Mutational analysis of BAX supports similar interactions in this molecule10. By inference, we propose that the binding of BIM SAHB to BAX results in a conformational change that constrains the front of BAX. The carboxy-terminal tail of BAX, which normally resides in the front hydrophobic BH pocket, pops out, as, presumably, does the region containing the BH3 domain. Two such BAX molecules can then form ‘nose-to-nose’ dimers (Fig. 2a). If this model is correct, BAX with mutations in its BH3 region or in crucial residues in its hydrophobic groove would still bind to BIM SAHB but would not form oligomers or cause permeabilization of the outer mitochondrial membrane. Indeed, such mutations in BAX destroy its function10, but whether BIM SAHB would still bind remains unknown.

Figure 2. Possible consequences of BIM SAHB binding to BAX.

Figure 2

a, On the basis of the latest structural information2, we speculate that the binding of BIM SAHB to the ‘back’ of BAX, and the ensuing conformational changes, constrain the ‘front’ of the molecule, including the hydrophobic BH pocket, causing the carboxy-terminal region (not shown) and α-helix 4 containing the BH3 domain (green) to move out of the BH pocket and create a groove. Two such BAX molecules could then dimerize ‘nose-to-nose’ through interactions between the BH3 domain and the hydrophobic BH groove. b, Interaction at an additional, undefined interface might result in the formation of BAX oligomers and so permeabilization of the outer mitochondrial membrane. On BAX activation, the inducer of activation — in this case BIM SAHB, but presumably any activator — might dissociate to allow higher-order oligomer formation.

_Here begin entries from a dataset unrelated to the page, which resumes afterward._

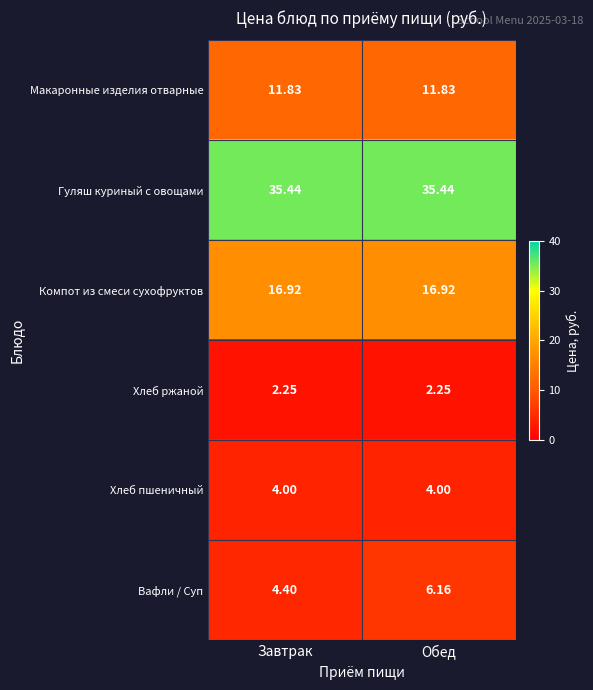

What is the difference between the highest and lowest values at Обед?

33.2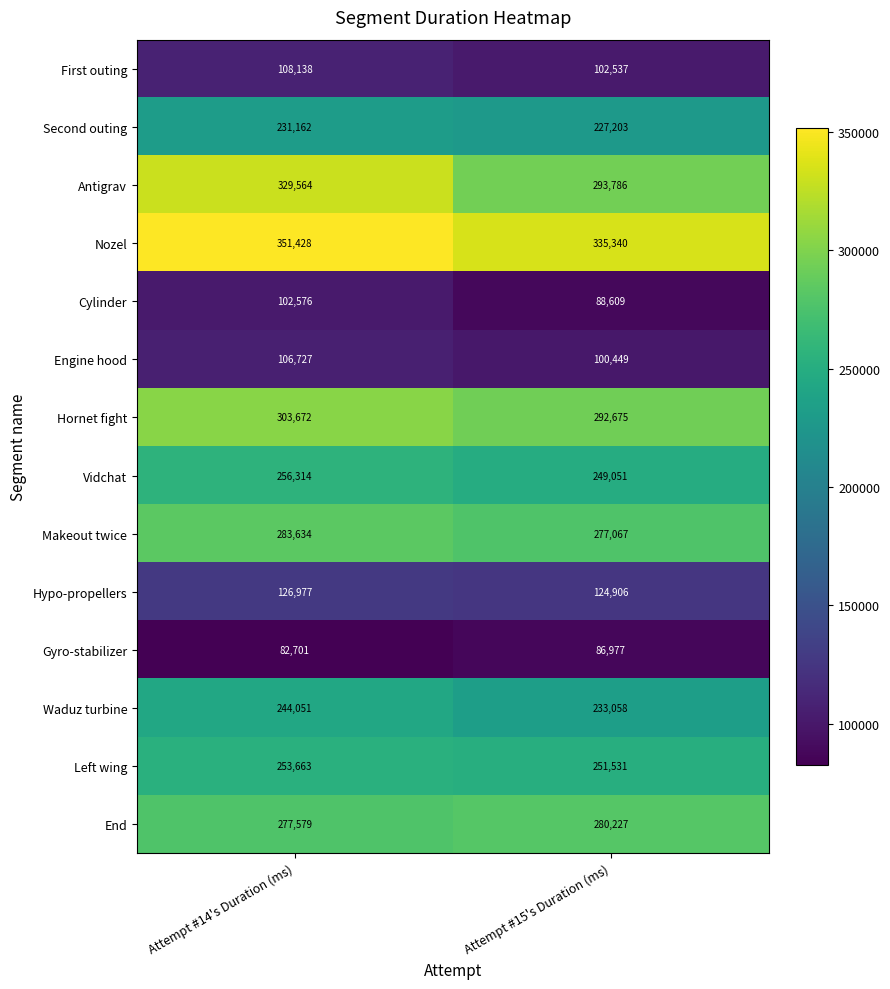

At which category is the sum across all series the highest?

Attempt #14's Duration (ms)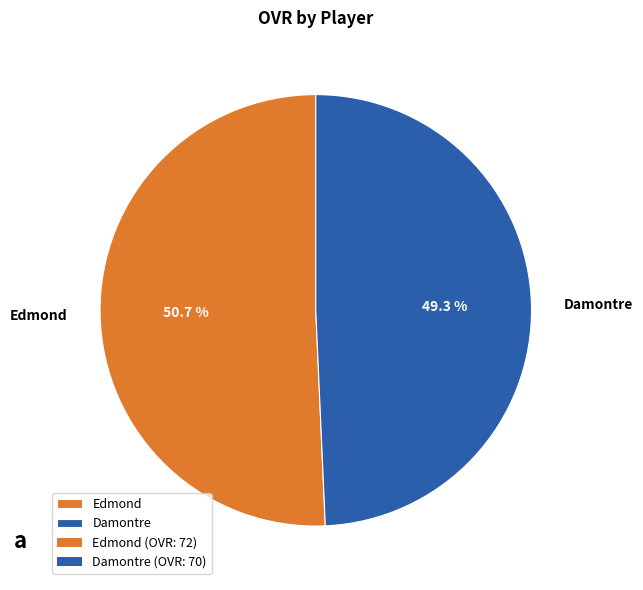

To the nearest percent, what is the combined percentage of Damontre and Edmond?

100%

A problem with the idea of nose-to-nose dimer formation is that BAK and BAX form higher-order homo-oligomers that seem to be required for their apoptotic function. It is possible that there is at least one more inter action surface on BAX and BAK that mediates homo-oligomerization; and it is tempting to speculate that this surface is exposed when α1 is displaced by BIM SAHB (and presumably by the full-length BIM protein, or any other direct activator). As BID and BIM are not found in oligomers of BAX or BAK, homo-oligomerization at this surface might then displace the direct-activator protein (Fig. 2b). Interactions of the BID or BIM BH3 domain with the revealed BH pocket might also help to stabilize this intermediate structure and facilitate oligomerization at the nose-to-nose interface. If so, there might actually be two interaction sites between BAX (or BAK) and their activators, one at the back and one at the front. We do not know the conformations of the activated (dimerized or oligomerized) forms of BAK or BAX, nor can we reasonably model the nose-to-nose dimers at this point. But the pieces are starting to come together as we puzzle out how these killers do the dastardly deed of triggering apoptosis.